◆ **EXTRACTED MATERIAL**
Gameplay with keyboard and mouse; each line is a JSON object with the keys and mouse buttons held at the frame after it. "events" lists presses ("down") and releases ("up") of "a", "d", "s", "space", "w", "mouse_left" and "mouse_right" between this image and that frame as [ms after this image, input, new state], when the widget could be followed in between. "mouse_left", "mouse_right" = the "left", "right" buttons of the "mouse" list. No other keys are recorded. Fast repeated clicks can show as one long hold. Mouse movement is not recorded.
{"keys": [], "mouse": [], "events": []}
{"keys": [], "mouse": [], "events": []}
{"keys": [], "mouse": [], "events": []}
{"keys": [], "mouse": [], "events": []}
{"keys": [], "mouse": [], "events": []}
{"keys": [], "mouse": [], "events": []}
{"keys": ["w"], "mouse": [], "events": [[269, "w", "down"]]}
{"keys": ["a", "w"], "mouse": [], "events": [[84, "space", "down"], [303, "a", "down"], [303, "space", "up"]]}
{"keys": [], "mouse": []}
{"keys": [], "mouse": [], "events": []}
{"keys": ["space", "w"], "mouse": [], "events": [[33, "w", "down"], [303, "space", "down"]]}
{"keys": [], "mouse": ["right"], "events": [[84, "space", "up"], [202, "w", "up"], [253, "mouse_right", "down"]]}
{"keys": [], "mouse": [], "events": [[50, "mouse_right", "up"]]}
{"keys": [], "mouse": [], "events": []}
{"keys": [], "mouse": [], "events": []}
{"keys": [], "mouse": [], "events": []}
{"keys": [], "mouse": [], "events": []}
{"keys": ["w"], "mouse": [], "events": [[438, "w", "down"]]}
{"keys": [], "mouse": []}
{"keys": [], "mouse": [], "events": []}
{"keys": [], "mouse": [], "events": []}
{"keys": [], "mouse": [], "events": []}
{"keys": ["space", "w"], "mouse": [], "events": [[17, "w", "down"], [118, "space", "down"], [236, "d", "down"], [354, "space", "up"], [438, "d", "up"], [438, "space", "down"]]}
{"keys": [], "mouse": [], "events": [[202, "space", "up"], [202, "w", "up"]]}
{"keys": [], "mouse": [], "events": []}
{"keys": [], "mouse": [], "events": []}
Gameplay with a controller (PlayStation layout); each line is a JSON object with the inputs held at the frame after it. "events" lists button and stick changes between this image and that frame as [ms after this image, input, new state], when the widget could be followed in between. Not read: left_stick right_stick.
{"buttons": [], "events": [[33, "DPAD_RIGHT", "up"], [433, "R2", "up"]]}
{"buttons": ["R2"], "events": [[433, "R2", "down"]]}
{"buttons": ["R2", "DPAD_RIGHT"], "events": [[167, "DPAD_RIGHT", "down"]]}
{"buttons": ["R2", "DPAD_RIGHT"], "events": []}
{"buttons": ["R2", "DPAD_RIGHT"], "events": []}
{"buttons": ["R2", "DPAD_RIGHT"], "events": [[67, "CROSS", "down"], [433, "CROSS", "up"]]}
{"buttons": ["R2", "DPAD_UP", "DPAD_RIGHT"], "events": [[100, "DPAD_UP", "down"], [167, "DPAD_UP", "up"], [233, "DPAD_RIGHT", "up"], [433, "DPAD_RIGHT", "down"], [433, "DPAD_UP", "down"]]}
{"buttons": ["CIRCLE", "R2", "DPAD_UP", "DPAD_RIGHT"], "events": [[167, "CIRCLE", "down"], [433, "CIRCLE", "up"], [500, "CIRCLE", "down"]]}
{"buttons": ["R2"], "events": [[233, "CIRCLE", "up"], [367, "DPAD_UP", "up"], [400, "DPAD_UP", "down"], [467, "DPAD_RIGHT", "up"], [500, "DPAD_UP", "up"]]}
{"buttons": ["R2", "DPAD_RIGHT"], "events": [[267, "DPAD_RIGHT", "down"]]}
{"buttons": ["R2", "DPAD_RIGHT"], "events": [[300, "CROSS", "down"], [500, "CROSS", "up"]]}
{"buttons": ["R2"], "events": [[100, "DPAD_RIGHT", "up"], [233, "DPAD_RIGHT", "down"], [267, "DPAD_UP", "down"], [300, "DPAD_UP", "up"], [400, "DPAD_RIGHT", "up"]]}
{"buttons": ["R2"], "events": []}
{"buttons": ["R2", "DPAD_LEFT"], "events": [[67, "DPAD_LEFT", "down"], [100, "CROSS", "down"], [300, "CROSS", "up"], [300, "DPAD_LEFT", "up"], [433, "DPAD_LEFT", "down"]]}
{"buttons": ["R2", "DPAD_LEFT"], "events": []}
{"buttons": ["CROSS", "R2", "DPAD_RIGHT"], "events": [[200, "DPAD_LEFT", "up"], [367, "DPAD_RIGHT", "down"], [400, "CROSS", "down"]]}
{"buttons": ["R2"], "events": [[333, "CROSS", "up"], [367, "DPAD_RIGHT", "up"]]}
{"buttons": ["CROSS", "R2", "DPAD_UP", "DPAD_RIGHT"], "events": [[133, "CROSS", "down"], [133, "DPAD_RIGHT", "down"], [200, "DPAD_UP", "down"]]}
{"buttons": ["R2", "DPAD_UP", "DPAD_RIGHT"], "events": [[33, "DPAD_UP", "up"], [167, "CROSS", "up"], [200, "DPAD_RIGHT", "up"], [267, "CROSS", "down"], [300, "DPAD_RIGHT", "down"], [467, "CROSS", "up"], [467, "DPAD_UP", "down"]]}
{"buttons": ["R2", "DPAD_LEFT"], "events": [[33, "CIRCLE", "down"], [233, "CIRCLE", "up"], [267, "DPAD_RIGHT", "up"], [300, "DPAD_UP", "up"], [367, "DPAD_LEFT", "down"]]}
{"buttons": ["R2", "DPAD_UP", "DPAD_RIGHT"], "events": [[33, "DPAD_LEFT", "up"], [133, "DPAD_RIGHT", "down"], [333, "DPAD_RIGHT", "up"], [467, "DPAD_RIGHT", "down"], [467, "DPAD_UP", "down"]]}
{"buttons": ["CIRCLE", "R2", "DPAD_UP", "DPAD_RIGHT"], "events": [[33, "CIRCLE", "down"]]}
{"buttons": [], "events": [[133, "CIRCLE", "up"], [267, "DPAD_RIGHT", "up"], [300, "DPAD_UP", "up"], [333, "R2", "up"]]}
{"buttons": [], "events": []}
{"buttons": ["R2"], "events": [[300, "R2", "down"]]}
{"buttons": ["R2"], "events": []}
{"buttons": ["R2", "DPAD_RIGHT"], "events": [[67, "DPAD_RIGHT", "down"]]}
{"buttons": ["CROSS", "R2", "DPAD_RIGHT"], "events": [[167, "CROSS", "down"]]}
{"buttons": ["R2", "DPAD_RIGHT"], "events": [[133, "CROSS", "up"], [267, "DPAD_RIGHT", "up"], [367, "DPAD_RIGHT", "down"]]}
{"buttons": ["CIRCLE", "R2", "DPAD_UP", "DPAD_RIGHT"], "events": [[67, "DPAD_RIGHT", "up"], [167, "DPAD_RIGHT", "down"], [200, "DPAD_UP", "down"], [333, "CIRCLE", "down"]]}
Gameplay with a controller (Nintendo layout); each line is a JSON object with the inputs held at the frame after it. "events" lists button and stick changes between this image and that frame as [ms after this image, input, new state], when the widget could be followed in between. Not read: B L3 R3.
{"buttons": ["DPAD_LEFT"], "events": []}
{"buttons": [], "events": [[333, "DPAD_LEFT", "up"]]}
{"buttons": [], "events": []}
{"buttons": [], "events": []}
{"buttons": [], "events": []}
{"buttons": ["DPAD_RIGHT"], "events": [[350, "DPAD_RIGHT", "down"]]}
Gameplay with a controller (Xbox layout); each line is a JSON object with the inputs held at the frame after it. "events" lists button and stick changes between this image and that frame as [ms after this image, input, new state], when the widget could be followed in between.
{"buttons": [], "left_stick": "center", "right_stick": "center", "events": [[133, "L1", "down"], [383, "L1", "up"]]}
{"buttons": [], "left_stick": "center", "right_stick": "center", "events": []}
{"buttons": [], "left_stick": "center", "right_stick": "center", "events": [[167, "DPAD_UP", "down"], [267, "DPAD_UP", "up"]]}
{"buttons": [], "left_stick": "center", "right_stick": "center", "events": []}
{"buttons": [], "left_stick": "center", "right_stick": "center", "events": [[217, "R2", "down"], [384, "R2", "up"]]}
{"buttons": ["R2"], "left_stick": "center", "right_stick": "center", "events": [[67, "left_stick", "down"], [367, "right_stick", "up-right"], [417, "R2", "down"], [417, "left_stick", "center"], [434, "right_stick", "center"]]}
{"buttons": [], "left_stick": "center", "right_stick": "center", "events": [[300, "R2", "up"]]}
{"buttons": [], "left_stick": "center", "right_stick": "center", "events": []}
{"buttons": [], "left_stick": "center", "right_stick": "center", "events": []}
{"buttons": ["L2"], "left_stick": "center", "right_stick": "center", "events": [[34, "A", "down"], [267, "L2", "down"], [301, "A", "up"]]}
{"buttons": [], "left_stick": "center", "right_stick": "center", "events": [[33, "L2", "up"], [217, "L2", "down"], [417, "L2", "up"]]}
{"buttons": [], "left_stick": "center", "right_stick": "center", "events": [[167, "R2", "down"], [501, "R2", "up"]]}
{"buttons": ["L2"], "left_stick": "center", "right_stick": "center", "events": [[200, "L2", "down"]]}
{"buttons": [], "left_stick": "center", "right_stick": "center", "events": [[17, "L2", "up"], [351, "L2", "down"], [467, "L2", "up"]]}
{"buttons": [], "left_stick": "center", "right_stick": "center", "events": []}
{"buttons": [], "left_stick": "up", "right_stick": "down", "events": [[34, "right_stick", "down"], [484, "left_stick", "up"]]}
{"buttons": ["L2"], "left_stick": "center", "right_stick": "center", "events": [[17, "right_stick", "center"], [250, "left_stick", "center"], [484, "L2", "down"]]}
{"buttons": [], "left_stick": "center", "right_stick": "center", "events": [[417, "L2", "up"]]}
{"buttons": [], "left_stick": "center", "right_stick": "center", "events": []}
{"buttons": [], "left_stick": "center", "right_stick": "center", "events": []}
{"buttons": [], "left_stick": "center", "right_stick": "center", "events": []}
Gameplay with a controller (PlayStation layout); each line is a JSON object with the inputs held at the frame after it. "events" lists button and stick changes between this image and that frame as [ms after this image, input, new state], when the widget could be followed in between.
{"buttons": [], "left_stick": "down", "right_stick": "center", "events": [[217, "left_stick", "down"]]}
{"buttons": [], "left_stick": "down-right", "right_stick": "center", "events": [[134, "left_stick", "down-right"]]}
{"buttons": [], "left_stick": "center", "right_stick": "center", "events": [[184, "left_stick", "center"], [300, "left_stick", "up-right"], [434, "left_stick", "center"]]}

◆ **TASK STATEMENT**
All lines in the entries above that hold the word "PlayStation" need to be copied.

◆ **SOLVED PROBLEM**
Gameplay with a controller (PlayStation layout); each line is a JSON object with the inputs held at the frame after it. "events" lists button and stick changes between this image and that frame as [ms after this image, input, new state], when the widget could be followed in between. Not read: left_stick right_stick.
Gameplay with a controller (PlayStation layout); each line is a JSON object with the inputs held at the frame after it. "events" lists button and stick changes between this image and that frame as [ms after this image, input, new state], when the widget could be followed in between.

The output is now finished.